◆ Task objective: Copy each line below in which the string "буде" occurs.

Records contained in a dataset

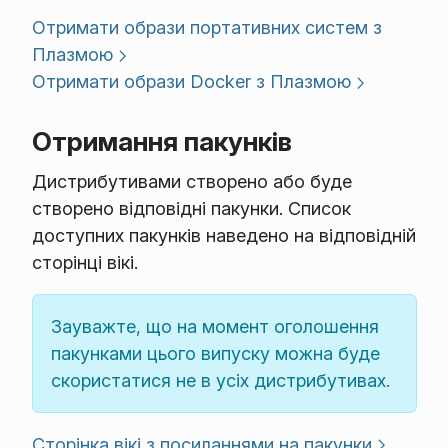
Отримати образи портативних систем з
Плазмою
Отримати образи Docker з Плазмою
Отримання пакунків
Дистрибутивами створено або буде
створено відповідні пакунки. Список
доступних пакунків наведено на відповідній
сторінці вікі.
Зауважте, що на момент оголошення
пакунками цього випуску можна буде
скористатися не в усіх дистрибутивах.
Сторінка вікі з посиланнями на пакунки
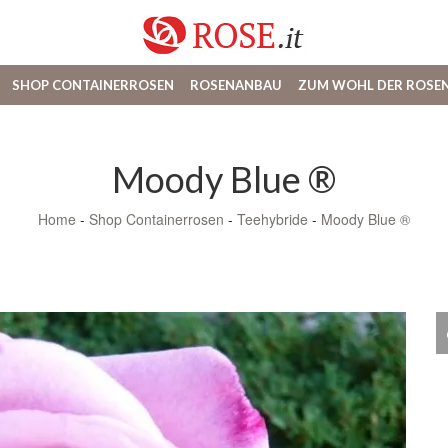
SHOP CONTAINERROSEN
ROSENANBAU
ZUM WOHL DER ROSE
Moody Blue ®
Home
-
Shop Containerrosen
-
Teehybride
-
Moody Blue ®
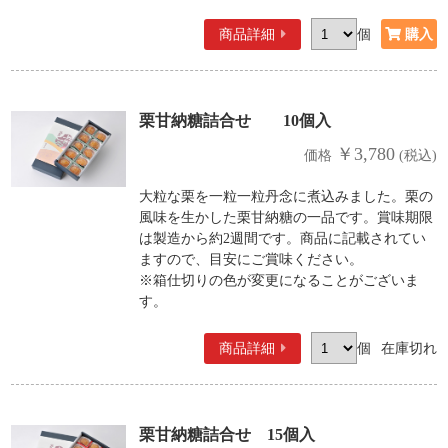
商品詳細
個
栗甘納糖詰合せ 10個入
￥3,780
価格
(税込)
大粒な栗を一粒一粒丹念に煮込みました。栗の
風味を生かした栗甘納糖の一品です。賞味期限
は製造から約2週間です。商品に記載されてい
ますので、目安にご賞味ください。
※箱仕切りの色が変更になることがございま
す。
商品詳細
個
在庫切れ
栗甘納糖詰合せ 15個入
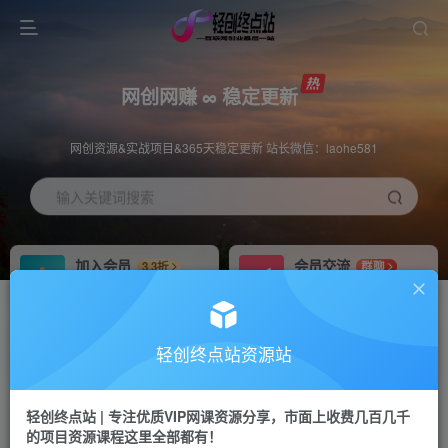
网创网赚 ∞ 稳定更新
网创资源&实战项目&365天稳定更新 站长微信：laohe581
输入关键词搜索
加入会员
会员交流
3.3折
群聊
全站资源免费下载
研究探讨一手信息差
推广赚钱
站长招募
70%分佣
推荐
轻创终点站资源站
推广返佣高达70%
24小时自动赚钱
轻创终点站 | 专注优质VIP网课资源分享，市面上收费几百几千
投稿专区
APP下载
免费
Down
的项目资源课程这里全部都有！
教程必须完整详细
站长V：laohe581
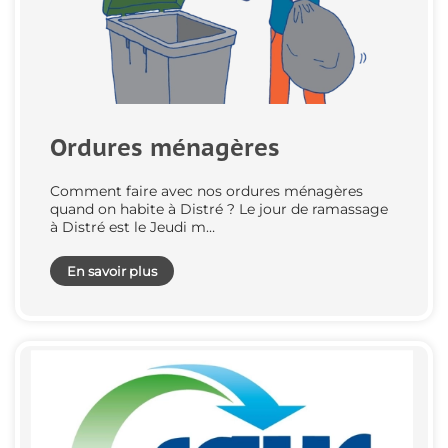
Ordures ménagères
Comment faire avec nos ordures ménagères
quand on habite à Distré ? Le jour de ramassage
à Distré est le Jeudi m…
En savoir plus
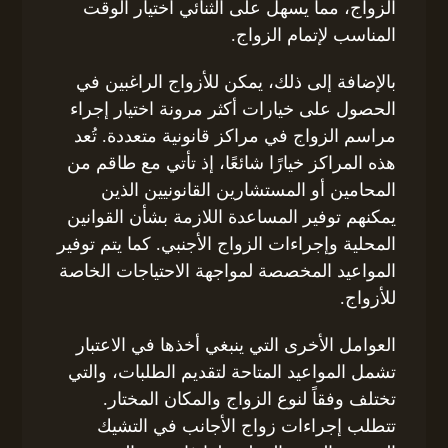
الزواج، مما يسهل على الثنائي اختيار الوقت
المناسب لإتمام الزواج.
بالإضافة إلى ذلك، يمكن للأزواج الراغبين في
الحصول على خيارات أكثر مرونة اختيار إجراء
مراسم الزواج في مراكز قانونية متعددة. تُعد
هذه المراكز خيارًا شائعًا، إذ تأتي مع طاقم من
المحامين أو المستشارين القانونيين الذين
يمكنهم توفير المساعدة اللازمة بشأن القوانين
المحلية وإجراءات الزواج الأجنبي. كما يتم توفير
المواعيد المخصصة لمواجهة الاحتياجات الخاصة
للأزواج.
العوامل الأخرى التي ينبغي أخذها في الاعتبار
تشمل المواعيد المتاحة لتقديم الطلبات، والتي
تختلف وفقاً لنوع الزواج والمكان المختار.
تتطلب إجراءات زواج الأجانب في التشيك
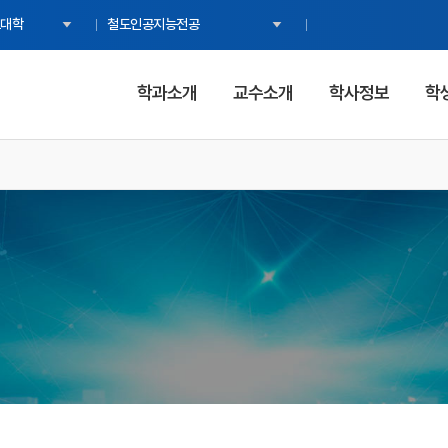
대학
철도인공지능전공
학과소개
교수소개
학사정보
학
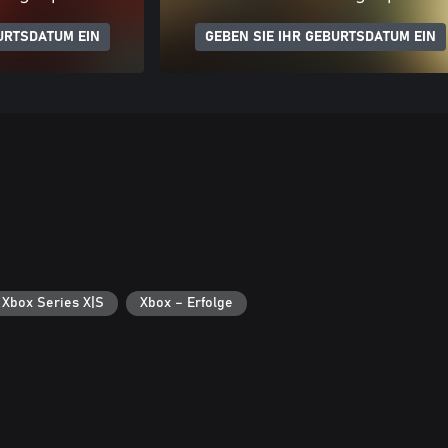
URTSDATUM EIN
GEBEN SIE IHR GEBURTSDATUM EIN
 Xbox Series X|S
Xbox – Erfolge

◆ Solution for this problem:
Дистрибутивами створено або буде
пакунками цього випуску можна буде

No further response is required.